[Source extract]

Strips of treated cotton will be coded COT/M–G_M–C_n, where m and n indicate the molar ratio between G and C.

Table 2. Add-ons assessed for PAA-treated cotton fabrics.

Cotton Sample	Add-on 1 (%)
Copolymers
COT/M–G70–C30	16.4
COT/M–G60–C40	16.3
COT/M–G50–C50	16.0
COT/M–G30–C70	16.2
Blends
COT/(M–G/M–C)70/30	16.2
COT/(M–G/M–C)50/50	16.5
COT/(M–G/M–C)30/70	16.5
Layers
COT/M–G/M–C	16.1
COT/M–C/M–G	16.2

¹ Add-on ±0.5%.

lists the add-ons for the treated cotton fabrics under investigation.

In addition, to assess the minimum add-on for M–G₅₀–C₅₀ in horizontal flame spread tests, cotton stripes treated with 9, 7, and 5% add-ons were prepared, coded as COT/M–G₅₀–C₅₀_9%, COT/M–G₅₀–C₅₀_7% and COT/M–G₅₀–C₅₀_5%, respectively.

For comparison purpose, the behavior of PAA copolymers was compared with those of blends obtaining by mixing M–G and M–C solutions of the same composition, pH, and add-ons (samples COT/(M–G/M–C)_70/30, COT/(M–G/M–C)_50/50 and COT/(M–G/M–C)_30/70 in Table 2).

[/Source extract]

▶ **Written task**: Copy out the passage on treated cotton fabrics word for word, starting with "In addition, to" and going on through "and COT/M–G₅₀–C₅₀_5%, respectively.". The records have no connection to the passage on treated cotton fabrics.

[Dataset records]

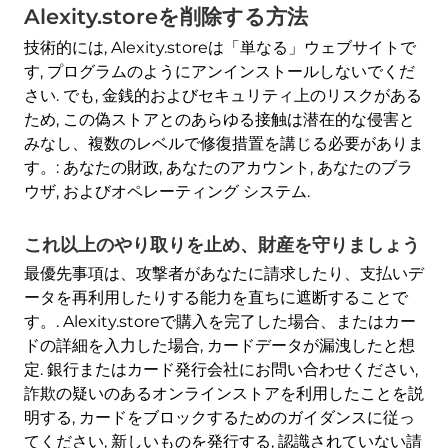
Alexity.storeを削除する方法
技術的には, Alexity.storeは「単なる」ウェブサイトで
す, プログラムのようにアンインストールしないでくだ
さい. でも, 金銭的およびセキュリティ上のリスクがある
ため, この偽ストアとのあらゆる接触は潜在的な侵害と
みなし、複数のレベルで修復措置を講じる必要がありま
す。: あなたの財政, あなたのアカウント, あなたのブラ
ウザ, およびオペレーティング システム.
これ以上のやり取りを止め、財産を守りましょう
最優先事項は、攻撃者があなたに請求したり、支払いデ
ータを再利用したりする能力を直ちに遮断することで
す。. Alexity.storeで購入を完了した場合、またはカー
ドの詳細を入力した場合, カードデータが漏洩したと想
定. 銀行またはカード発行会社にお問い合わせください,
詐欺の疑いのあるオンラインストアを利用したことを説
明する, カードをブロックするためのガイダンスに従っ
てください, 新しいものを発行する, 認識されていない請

[/Dataset records]
[Dataset records]

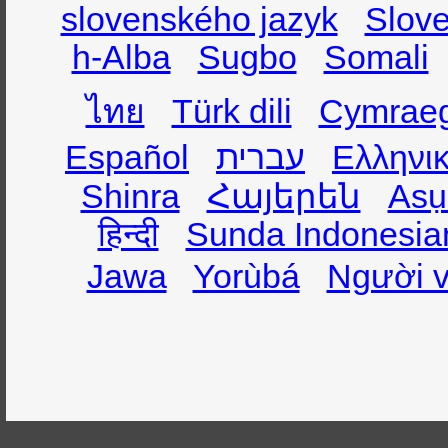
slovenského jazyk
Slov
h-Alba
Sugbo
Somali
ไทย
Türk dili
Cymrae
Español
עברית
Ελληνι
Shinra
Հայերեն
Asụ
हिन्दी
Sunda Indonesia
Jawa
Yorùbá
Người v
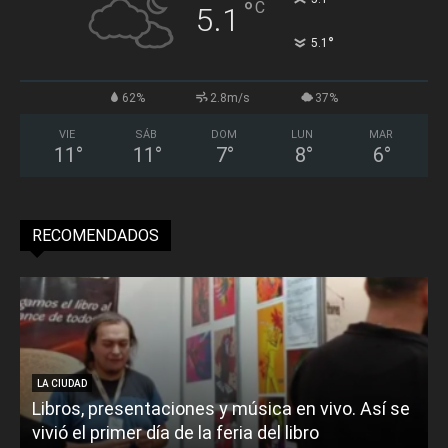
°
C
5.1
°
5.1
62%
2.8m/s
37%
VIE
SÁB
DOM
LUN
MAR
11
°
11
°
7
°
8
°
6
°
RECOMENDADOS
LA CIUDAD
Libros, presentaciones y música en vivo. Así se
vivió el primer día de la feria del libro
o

[/Dataset records]

▶ **Result of this task**:
In addition, to assess the minimum add-on for M–G₅₀–C₅₀ in horizontal flame spread tests, cotton stripes treated with 9, 7, and 5% add-ons were prepared, coded as COT/M–G₅₀–C₅₀_9%, COT/M–G₅₀–C₅₀_7% and COT/M–G₅₀–C₅₀_5%, respectively.